Tous les travaux sur la conception préliminaire ont été effectués pour le (moteur - ndlr RIA Novosti) RD-0150, destiné au troisième étage de la fusée Angara-A5V, il est maintenant nécessaire d'obtenir une décision à ce sujet et un financement supplémentaire de ce projet. Ils ne sont pas encore là.

- Autrement dit, le retard à long terme dans la création du KVTK n'était pas lié au moteur?

- C'était lié au manque de tâches pour cet étage supérieur. Le paradoxe est que nous étions à l'origine de la création des moteurs à hydrogène, mais nous sommes le seul pays parmi les puissances spatiales à ne pas l'utiliser. Dans le même temps, le couple de carburants le plus efficace et le plus énergétique - l'oxygène et l'hydrogène - est particulièrement important compte tenu de notre situation géographique. J'espère que dans un proche avenir, nous prendrons une décision sur l'utilisation des technologies de l'hydrogène.

- Pourquoi ça n'a pas marché avec l'hydrogène?

- Parce que cela implique la création d'infrastructures au sol supplémentaires. Et la combinaison de différents composants de carburant en un seul lancement est un facteur limitant. De plus, nous vivons depuis de nombreuses années avec une flotte traditionnelle de missiles fiables et une infrastructure au sol. Et l'hydrogène nécessite des solutions d'ingénierie très sérieuses et, par conséquent, des coûts élevés pour créer, tout d'abord, une infrastructure de remplissage.

Néanmoins, je pense que son efficacité sera bien supérieur à nos solutions traditionnelles. C'est une voie prometteuse.

- Dans les années 1990, la Russie a aidé l'Inde à construire un moteur de fusée à hydrogène. Lesquels de vos moteurs sont actuellement les plus intéressants pour les partenaires étrangers?

- Toute la gamme de moteurs, en fonction du niveau de développement technologique d'un pays donné.

- Auparavant, la Chine était intéressée par les développements russes dans le domaine de la construction de moteurs pour les besoins de la création de sa propre fusée super lourde. Du coup, la Chine fera-t-elle du «super-lourd» sur ses moteurs?

- Je pense que oui.

- Pouvez-vous dire quelque chose sur la coopération avec l’Inde?

- Des négociations sont en cours et l'intérêt de ce partenaire pour le développement de la coopération est assez élevé.

- Cette année, il est prévu de fournir six moteurs RD-180 aux États-Unis. S'agit-il des derniers moteurs commandés ou d'autres sont-ils prévus?

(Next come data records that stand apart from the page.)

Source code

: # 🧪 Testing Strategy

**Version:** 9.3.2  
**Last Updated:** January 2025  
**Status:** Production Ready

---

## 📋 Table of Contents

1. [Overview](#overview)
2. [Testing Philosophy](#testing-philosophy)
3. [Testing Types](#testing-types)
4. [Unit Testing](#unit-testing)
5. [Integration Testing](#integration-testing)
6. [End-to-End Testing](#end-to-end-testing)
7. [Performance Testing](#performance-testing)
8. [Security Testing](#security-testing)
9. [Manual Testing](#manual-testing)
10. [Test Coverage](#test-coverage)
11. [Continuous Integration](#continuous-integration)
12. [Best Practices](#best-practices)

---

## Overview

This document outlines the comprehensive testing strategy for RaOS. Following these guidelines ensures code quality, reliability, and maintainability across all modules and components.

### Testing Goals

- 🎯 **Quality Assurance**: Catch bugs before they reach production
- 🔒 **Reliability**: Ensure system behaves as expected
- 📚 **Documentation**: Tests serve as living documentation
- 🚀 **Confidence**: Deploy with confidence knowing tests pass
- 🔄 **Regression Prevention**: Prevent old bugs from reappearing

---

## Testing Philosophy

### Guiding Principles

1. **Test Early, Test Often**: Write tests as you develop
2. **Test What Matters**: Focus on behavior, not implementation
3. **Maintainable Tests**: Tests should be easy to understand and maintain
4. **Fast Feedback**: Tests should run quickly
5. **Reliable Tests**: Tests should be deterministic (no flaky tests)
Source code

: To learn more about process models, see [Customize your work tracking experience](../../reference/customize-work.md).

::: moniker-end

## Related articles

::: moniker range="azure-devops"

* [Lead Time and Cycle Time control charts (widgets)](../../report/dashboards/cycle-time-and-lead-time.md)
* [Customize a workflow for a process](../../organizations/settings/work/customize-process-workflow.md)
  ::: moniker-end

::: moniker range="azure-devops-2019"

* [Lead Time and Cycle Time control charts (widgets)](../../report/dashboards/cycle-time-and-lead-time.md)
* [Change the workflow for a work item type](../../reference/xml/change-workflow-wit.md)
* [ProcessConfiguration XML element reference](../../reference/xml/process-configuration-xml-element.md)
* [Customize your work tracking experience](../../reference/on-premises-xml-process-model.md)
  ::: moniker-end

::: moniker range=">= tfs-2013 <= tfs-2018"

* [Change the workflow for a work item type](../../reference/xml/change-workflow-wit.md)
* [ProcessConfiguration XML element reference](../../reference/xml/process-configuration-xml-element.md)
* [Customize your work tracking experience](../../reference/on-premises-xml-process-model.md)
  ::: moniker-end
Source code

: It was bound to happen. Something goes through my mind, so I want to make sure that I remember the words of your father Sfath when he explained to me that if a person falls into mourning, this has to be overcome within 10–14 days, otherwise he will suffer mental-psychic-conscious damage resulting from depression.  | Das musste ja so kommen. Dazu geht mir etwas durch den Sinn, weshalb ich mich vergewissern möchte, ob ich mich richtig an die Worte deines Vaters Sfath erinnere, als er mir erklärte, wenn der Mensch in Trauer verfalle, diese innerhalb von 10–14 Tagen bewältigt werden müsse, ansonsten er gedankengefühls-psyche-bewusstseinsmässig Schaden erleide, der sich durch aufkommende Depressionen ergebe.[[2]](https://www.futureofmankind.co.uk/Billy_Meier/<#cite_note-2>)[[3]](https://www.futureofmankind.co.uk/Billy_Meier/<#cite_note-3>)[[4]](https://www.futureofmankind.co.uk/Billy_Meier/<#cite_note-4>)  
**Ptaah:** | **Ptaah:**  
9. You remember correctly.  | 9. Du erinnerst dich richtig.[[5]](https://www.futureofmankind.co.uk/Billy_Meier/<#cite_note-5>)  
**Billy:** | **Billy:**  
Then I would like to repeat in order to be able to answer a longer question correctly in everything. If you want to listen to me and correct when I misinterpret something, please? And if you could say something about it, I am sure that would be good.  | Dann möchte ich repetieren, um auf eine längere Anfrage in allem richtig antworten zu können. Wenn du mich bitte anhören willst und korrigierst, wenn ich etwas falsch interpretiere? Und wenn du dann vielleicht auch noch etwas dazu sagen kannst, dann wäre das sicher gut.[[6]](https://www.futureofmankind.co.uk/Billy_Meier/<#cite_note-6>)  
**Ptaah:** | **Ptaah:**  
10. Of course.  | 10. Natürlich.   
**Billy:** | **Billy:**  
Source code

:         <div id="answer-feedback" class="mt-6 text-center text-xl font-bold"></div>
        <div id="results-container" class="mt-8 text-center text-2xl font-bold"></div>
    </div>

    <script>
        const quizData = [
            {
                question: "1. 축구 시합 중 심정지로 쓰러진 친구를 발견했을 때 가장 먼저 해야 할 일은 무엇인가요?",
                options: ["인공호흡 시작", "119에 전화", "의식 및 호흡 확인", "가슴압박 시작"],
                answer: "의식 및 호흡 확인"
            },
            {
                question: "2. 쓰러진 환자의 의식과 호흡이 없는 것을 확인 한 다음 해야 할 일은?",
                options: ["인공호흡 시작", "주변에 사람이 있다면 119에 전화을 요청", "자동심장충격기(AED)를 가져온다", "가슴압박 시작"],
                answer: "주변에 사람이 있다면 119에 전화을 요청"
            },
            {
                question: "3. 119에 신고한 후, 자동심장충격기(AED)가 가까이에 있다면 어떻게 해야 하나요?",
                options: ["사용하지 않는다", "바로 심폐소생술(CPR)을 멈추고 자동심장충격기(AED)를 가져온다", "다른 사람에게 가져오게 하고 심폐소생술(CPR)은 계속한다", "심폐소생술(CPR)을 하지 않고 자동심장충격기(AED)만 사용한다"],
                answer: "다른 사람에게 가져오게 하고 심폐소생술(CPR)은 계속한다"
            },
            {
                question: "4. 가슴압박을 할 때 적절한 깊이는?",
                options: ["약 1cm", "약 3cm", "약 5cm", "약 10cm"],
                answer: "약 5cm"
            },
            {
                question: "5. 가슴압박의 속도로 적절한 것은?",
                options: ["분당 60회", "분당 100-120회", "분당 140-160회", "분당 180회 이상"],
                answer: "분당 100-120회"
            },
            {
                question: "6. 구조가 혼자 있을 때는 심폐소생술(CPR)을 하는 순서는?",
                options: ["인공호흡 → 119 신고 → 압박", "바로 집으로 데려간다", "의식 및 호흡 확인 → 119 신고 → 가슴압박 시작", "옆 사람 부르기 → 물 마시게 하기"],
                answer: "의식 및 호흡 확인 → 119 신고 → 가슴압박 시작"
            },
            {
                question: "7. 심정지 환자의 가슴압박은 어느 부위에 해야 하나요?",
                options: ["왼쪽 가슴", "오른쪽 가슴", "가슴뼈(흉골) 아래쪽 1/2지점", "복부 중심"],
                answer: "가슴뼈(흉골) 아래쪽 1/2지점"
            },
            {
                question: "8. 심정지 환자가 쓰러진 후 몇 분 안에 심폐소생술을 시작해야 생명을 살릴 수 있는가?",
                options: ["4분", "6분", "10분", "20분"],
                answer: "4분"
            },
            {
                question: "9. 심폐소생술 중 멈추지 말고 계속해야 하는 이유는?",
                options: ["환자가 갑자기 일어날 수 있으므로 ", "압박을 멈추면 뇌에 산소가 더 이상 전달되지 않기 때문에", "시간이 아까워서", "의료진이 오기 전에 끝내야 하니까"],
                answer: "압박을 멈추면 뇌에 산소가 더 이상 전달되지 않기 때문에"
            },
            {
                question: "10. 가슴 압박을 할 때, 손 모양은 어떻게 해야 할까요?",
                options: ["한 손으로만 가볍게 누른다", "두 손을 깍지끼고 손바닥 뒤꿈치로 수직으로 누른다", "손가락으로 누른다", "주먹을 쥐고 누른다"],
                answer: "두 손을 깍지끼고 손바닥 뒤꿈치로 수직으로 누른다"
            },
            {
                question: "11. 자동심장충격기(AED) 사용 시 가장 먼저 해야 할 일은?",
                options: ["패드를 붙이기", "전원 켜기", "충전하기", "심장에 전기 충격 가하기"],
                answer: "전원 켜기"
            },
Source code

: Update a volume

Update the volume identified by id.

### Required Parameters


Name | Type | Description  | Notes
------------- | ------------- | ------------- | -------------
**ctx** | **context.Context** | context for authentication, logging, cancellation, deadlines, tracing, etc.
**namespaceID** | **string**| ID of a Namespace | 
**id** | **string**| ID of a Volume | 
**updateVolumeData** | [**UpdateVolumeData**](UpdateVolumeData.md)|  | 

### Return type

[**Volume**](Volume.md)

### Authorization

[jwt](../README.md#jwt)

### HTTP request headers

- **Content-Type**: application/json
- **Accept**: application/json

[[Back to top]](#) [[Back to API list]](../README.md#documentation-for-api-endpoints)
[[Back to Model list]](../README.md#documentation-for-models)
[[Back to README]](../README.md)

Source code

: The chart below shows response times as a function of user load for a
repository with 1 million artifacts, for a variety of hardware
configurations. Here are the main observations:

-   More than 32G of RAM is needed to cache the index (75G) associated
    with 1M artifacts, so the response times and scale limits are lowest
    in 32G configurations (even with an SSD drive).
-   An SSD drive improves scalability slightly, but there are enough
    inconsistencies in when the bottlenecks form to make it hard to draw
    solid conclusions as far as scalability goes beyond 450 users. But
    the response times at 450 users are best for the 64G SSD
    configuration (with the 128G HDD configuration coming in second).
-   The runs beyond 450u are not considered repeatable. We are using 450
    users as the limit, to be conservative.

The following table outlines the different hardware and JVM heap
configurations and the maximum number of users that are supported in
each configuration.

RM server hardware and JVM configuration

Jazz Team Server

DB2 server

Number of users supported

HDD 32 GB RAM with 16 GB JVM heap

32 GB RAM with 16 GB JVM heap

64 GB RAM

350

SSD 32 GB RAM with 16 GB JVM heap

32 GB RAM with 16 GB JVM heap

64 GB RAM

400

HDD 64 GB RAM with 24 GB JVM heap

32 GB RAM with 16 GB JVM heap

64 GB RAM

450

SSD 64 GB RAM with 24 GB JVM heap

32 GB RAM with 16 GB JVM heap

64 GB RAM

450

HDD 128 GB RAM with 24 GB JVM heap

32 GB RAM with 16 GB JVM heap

- Ces moteurs sont prêts, mais la pandémie de coronavirus ne nous donne pas l'occasion de les transférer aux États-Unis. Il le seront probablement cette année. Ils sont les derniers sous le contrat actuel.

- Dans quelle mesure la réalisation des contrats de fourniture de moteurs aux États-Unis pour Energomash sera-t-elle impactante?

- Dire que cela passera sans laisser de trace pour nous serait biaisé, car c'est un travail sérieux. En plus des avantages économiques, il s'agit d'un échange constant de spécialistes et de l'introduction de technologies modernes. Mais en parlant de volumes, il y a pas mal de commandes russes. Et, disons, nous avons évité de ne dépendre que des contrats étrangers. La diversité vous permet de diversifier votre portefeuille d'ordres et de ne pas subir de risques sérieux.

- Mais la commande étrangère a sauvé l'entreprise ...

- Naturellement, sauvé. Dans ce cas, vous pouvez vous sentir libre d'en parler. Cela a considérablement amélioré les capacités et le potentiel de l'entreprise. Au cours de cette période, grâce à des contrats étrangers, la qualité de la fabrication des moteurs s'est considérablement améliorée. Et le système de gestion de la qualité qui a été mis en place nous aide sérieusement maintenant dans la fabrication de moteurs pour le marché intérieur.